[SPARK-43018][SQL] Fix bug for INSERT commands with timestamp literals ### What changes were proposed in this pull request? This PR fixes a correctness bug for INSERT commands with timestamp literals. The bug manifests when: * An INSERT command includes a user-specified column list of fewer columns than the target table. * The provided values include timestamp literals. The bug was that the long integer values stored in the rows to represent these timestamp literals were getting assigned back to `UnresolvedInlineTable` rows without the timestamp type. Then the analyzer inserted an implicit cast from `LongType` to `TimestampType` later, which incorrectly caused the value to change during execution. This PR fixes the bug by propagating the timestamp type directly to the output table instead. ### Why are the changes needed? This PR fixes a correctness bug. ### Does this PR introduce _any_ user-facing change? Yes, this PR fixes a correctness bug. ### How was this patch tested? This PR adds a new unit test suite. Closes #40652 from dtenedor/assign-correct-insert-types. Authored-by: Daniel Tenedorio <daniel.tenedorio@databricks.com> Signed-off-by: Gengliang Wang <gengliang@apache.org> (cherry picked from commit 9f0bf51a3a7f6175de075198e00a55bfdc491f15) Signed-off-by: Gengliang Wang <gengliang@apache.org>

commit: f2900f875e684b960525a55f2abf19bde1cf649c [log] [tgz]
author: Daniel Tenedorio <daniel.tenedorio@databricks.com> Wed Apr 05 21:16:52 2023 -0700
committer: Gengliang Wang <gengliang@apache.org> Wed Apr 05 21:17:01 2023 -0700
tree: aad82904b3e24ea76e9368519677551ba0b18b8f
parent: 34c7c3b41e296a637a8c4786b9ac949ba418cea2 [diff]
diff --git a/sql/catalyst/src/main/scala/org/apache/spark/sql/catalyst/analysis/ResolveDefaultColumns.scala b/sql/catalyst/src/main/scala/org/apache/spark/sql/catalyst/analysis/ResolveDefaultColumns.scala
index 6afb51b..630a85e 100644
--- a/sql/catalyst/src/main/scala/org/apache/spark/sql/catalyst/analysis/ResolveDefaultColumns.scala
+++ b/sql/catalyst/src/main/scala/org/apache/spark/sql/catalyst/analysis/ResolveDefaultColumns.scala

@@ -107,10 +107,10 @@
     insertTableSchemaWithoutPartitionColumns.map { schema: StructType =>
       val regenerated: InsertIntoStatement =
         regenerateUserSpecifiedCols(i, schema)
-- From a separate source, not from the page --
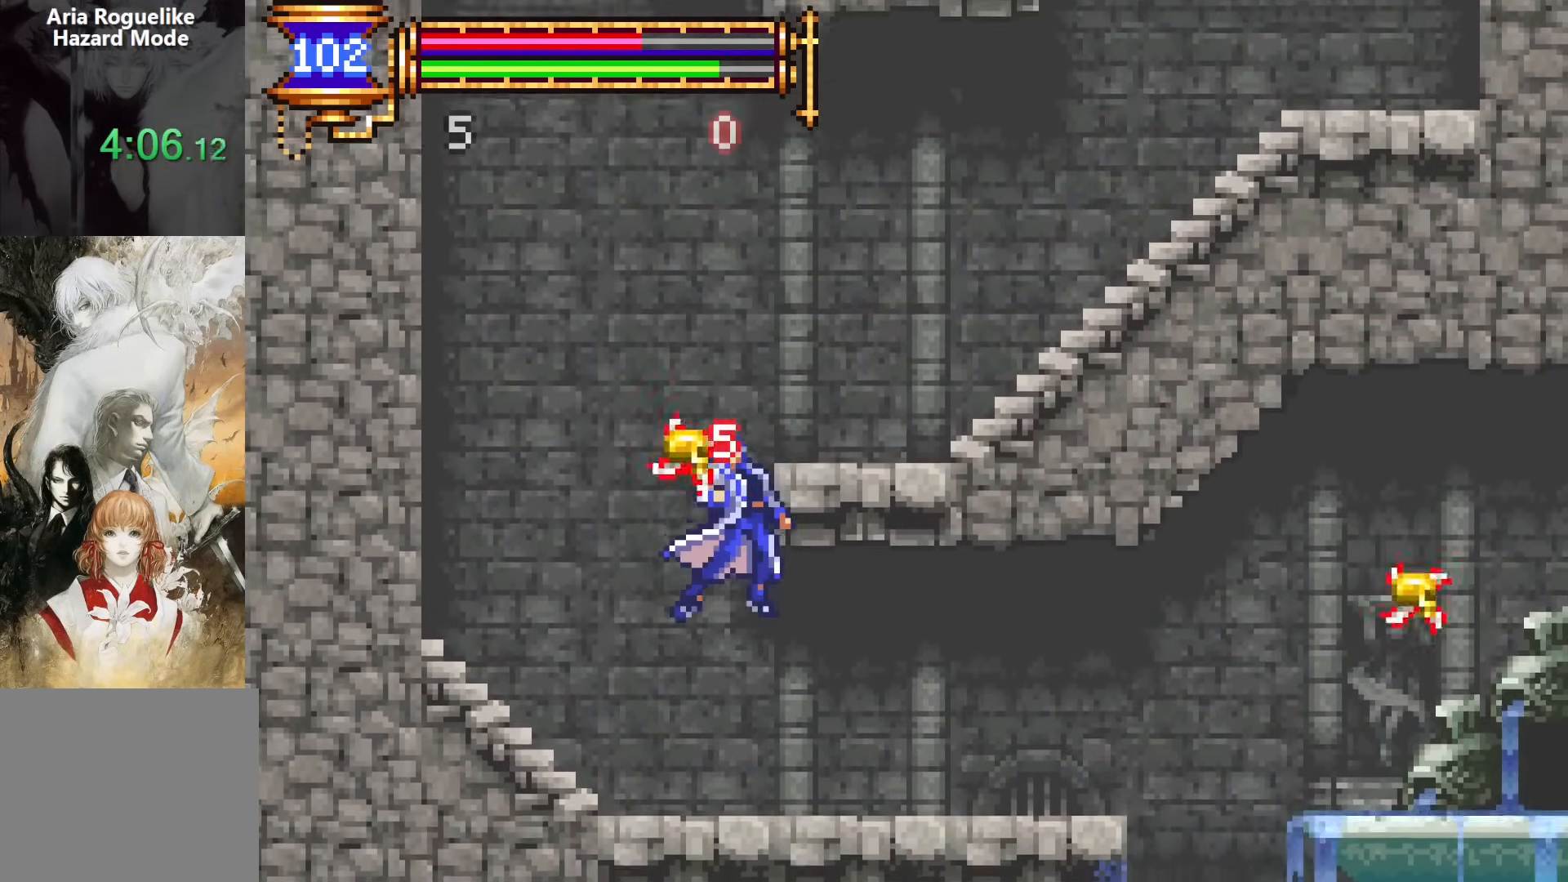
{"buttons": ["DPAD_LEFT"], "events": [[217, "CROSS", "down"], [217, "DPAD_LEFT", "down"], [283, "CROSS", "up"]]}
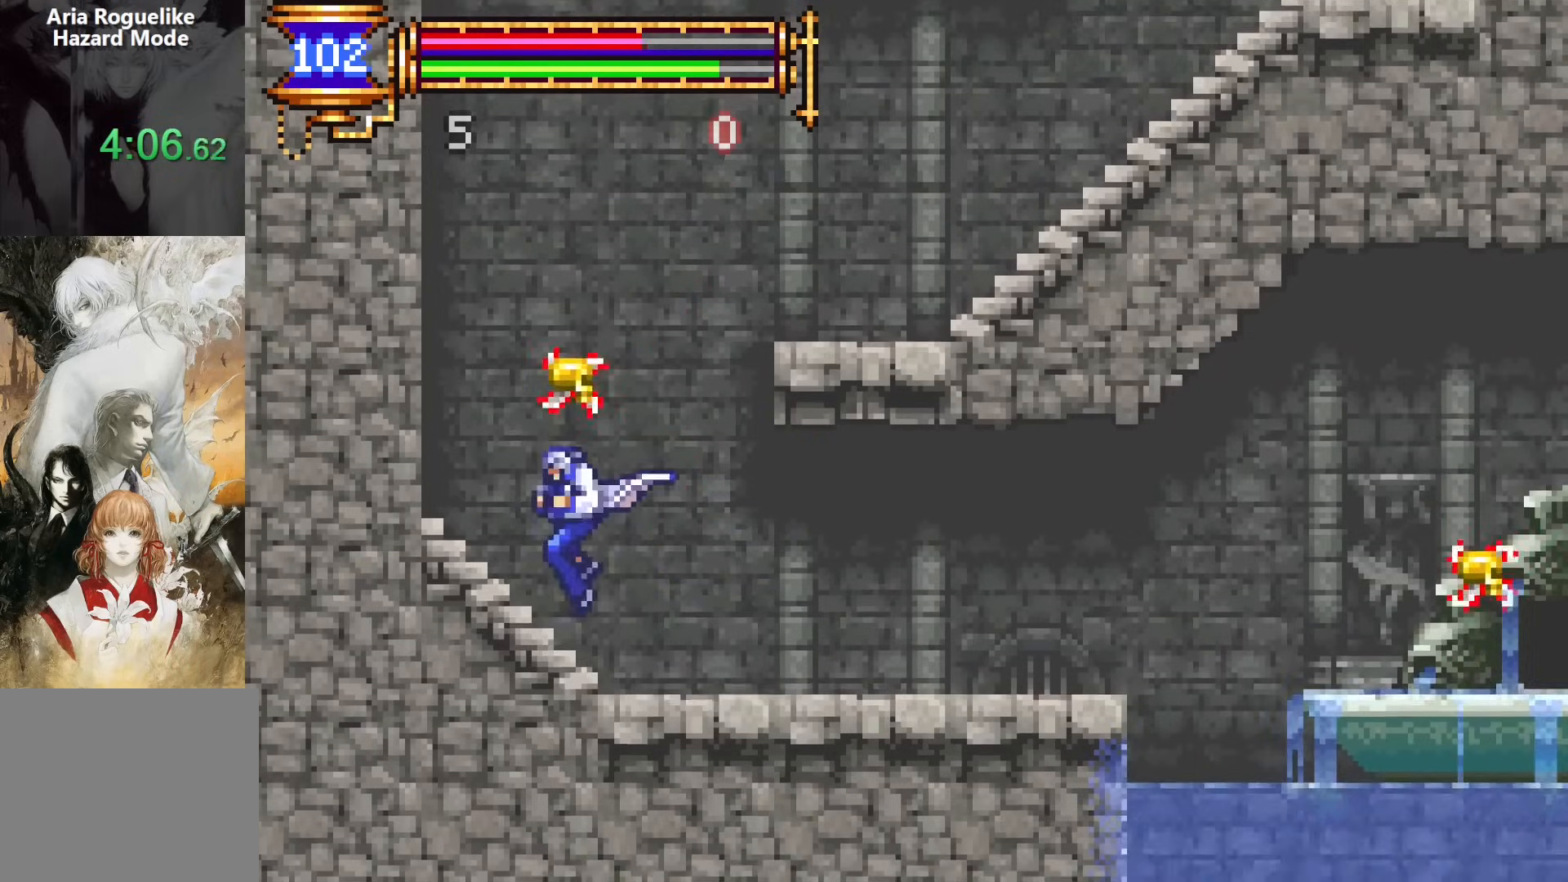
{"buttons": ["CROSS", "DPAD_RIGHT"], "events": [[67, "DPAD_LEFT", "up"], [167, "CROSS", "down"], [283, "DPAD_RIGHT", "down"]]}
-      val expanded: LogicalPlan =
+      val (expanded: LogicalPlan, addedDefaults: Boolean) =
         addMissingDefaultValuesForInsertFromInlineTable(node, schema, i.userSpecifiedCols.size)
       val replaced: Option[LogicalPlan] =
-        replaceExplicitDefaultValuesForInputOfInsertInto(schema, expanded)
+        replaceExplicitDefaultValuesForInputOfInsertInto(schema, expanded, addedDefaults)
       replaced.map { r: LogicalPlan =>
         node = r
         for (child <- children.reverse) {
@@ -131,10 +131,10 @@
     insertTableSchemaWithoutPartitionColumns.map { schema =>
       val regenerated: InsertIntoStatement = regenerateUserSpecifiedCols(i, schema)
       val project: Project = i.query.asInstanceOf[Project]
-      val expanded: Project =
+      val (expanded: Project, addedDefaults: Boolean) =
         addMissingDefaultValuesForInsertFromProject(project, schema, i.userSpecifiedCols.size)
       val replaced: Option[LogicalPlan] =
-        replaceExplicitDefaultValuesForInputOfInsertInto(schema, expanded)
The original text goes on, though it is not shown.